Would you repeat every line below exactly, please?

- [PROVIDED RECORDS]
--- START ---
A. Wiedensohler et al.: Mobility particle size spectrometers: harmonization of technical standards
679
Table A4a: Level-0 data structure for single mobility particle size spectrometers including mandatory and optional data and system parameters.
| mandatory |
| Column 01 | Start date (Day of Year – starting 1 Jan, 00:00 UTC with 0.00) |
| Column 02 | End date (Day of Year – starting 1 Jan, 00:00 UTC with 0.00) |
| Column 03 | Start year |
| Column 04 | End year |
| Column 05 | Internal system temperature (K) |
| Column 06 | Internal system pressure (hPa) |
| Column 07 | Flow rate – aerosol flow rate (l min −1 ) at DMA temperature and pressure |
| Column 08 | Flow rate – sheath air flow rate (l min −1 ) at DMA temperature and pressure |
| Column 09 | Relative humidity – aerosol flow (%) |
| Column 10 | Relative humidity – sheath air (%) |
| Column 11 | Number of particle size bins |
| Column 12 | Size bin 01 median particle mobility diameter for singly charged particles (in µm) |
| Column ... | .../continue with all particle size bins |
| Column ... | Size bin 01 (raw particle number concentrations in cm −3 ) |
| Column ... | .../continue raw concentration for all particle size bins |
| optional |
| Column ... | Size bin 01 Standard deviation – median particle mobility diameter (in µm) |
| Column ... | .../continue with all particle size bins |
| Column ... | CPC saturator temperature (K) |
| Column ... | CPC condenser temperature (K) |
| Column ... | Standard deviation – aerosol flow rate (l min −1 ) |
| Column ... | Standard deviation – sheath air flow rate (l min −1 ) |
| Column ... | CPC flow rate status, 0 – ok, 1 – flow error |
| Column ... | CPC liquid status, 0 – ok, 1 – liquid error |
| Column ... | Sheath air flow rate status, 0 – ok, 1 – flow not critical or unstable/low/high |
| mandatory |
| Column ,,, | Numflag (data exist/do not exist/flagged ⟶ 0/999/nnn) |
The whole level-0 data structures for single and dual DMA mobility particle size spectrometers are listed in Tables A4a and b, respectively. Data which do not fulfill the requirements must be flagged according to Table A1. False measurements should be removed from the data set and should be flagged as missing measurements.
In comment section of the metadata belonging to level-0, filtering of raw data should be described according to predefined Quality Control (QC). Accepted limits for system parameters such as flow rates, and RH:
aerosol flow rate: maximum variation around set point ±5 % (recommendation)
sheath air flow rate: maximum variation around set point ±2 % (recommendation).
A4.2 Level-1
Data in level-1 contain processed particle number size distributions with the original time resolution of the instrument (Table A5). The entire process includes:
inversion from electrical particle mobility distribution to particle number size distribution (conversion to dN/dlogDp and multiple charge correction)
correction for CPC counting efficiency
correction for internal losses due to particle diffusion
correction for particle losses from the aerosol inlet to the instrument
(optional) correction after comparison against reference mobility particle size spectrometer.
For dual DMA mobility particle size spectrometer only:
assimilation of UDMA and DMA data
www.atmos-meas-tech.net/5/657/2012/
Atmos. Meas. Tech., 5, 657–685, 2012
--- END ---
- [RESULT]
A. Wiedensohler et al.: Mobility particle size spectrometers: harmonization of technical standards
679
Table A4a: Level-0 data structure for single mobility particle size spectrometers including mandatory and optional data and system parameters.
| mandatory |
| Column 01 | Start date (Day of Year – starting 1 Jan, 00:00 UTC with 0.00) |
| Column 02 | End date (Day of Year – starting 1 Jan, 00:00 UTC with 0.00) |
| Column 03 | Start year |
| Column 04 | End year |
| Column 05 | Internal system temperature (K) |
| Column 06 | Internal system pressure (hPa) |
| Column 07 | Flow rate – aerosol flow rate (l min −1 ) at DMA temperature and pressure |
| Column 08 | Flow rate – sheath air flow rate (l min −1 ) at DMA temperature and pressure |
| Column 09 | Relative humidity – aerosol flow (%) |
| Column 10 | Relative humidity – sheath air (%) |
| Column 11 | Number of particle size bins |
| Column 12 | Size bin 01 median particle mobility diameter for singly charged particles (in µm) |
| Column ... | .../continue with all particle size bins |
| Column ... | Size bin 01 (raw particle number concentrations in cm −3 ) |
| Column ... | .../continue raw concentration for all particle size bins |
| optional |
| Column ... | Size bin 01 Standard deviation – median particle mobility diameter (in µm) |
| Column ... | .../continue with all particle size bins |
| Column ... | CPC saturator temperature (K) |
| Column ... | CPC condenser temperature (K) |
| Column ... | Standard deviation – aerosol flow rate (l min −1 ) |
| Column ... | Standard deviation – sheath air flow rate (l min −1 ) |
| Column ... | CPC flow rate status, 0 – ok, 1 – flow error |
| Column ... | CPC liquid status, 0 – ok, 1 – liquid error |
| Column ... | Sheath air flow rate status, 0 – ok, 1 – flow not critical or unstable/low/high |
| mandatory |
| Column ,,, | Numflag (data exist/do not exist/flagged ⟶ 0/999/nnn) |
The whole level-0 data structures for single and dual DMA mobility particle size spectrometers are listed in Tables A4a and b, respectively. Data which do not fulfill the requirements must be flagged according to Table A1. False measurements should be removed from the data set and should be flagged as missing measurements.
In comment section of the metadata belonging to level-0, filtering of raw data should be described according to predefined Quality Control (QC). Accepted limits for system parameters such as flow rates, and RH:
aerosol flow rate: maximum variation around set point ±5 % (recommendation)
sheath air flow rate: maximum variation around set point ±2 % (recommendation).
A4.2 Level-1
Data in level-1 contain processed particle number size distributions with the original time resolution of the instrument (Table A5). The entire process includes:
inversion from electrical particle mobility distribution to particle number size distribution (conversion to dN/dlogDp and multiple charge correction)
correction for CPC counting efficiency
correction for internal losses due to particle diffusion
correction for particle losses from the aerosol inlet to the instrument
(optional) correction after comparison against reference mobility particle size spectrometer.
For dual DMA mobility particle size spectrometer only:
assimilation of UDMA and DMA data
www.atmos-meas-tech.net/5/657/2012/
Atmos. Meas. Tech., 5, 657–685, 2012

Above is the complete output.